Dataset items
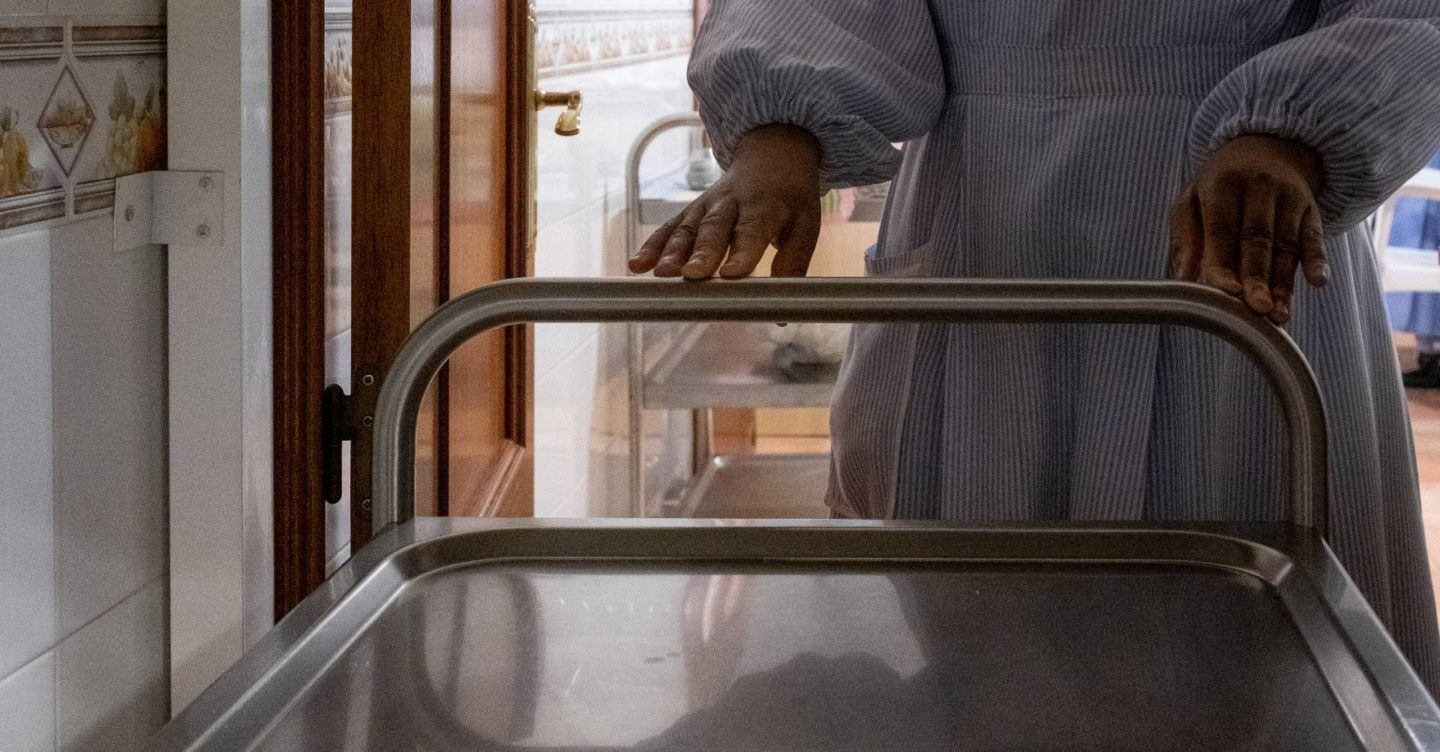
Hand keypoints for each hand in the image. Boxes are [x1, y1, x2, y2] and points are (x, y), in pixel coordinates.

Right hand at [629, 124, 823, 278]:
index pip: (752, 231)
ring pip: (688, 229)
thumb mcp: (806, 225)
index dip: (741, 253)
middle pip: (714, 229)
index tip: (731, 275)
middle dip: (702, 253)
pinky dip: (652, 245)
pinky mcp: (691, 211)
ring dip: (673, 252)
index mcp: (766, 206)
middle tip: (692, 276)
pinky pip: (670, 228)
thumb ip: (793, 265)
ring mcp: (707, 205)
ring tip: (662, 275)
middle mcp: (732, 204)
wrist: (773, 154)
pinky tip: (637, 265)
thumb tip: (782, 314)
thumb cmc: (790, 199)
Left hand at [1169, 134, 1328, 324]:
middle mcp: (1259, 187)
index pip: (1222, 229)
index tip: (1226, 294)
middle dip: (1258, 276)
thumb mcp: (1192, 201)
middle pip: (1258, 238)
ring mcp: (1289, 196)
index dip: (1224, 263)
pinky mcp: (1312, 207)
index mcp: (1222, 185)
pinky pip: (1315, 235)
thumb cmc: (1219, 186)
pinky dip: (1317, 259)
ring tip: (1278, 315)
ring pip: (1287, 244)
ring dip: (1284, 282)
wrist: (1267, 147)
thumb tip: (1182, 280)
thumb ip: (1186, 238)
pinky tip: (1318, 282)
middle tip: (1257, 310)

...

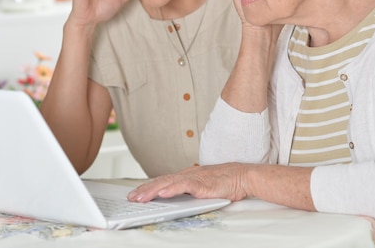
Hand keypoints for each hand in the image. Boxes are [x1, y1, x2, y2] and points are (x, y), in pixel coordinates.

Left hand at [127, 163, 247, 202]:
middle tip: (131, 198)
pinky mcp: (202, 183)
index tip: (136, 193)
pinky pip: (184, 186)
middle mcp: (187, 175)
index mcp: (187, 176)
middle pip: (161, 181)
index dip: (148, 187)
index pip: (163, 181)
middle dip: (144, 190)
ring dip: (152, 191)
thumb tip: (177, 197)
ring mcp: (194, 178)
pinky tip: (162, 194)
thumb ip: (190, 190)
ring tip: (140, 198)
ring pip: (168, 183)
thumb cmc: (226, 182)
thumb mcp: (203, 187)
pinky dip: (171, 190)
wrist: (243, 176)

**WHAT YOU SHOULD DO**
Search the data above for "middle" and copy every line where it turns up.

**WRITTEN ANSWER**
middle pip: (714, 229)
middle dip: (702, 253)
middle tip: (692, 276)
middle mcp: (732, 204)
middle mcp: (1259, 187)
middle dip: (1258, 276)
middle pip: (1258, 238)
middle tip: (1257, 310)
middle tip: (131, 198)
middle mcp: (187, 175)
middle pip: (161, 181)
middle dip: (144, 190)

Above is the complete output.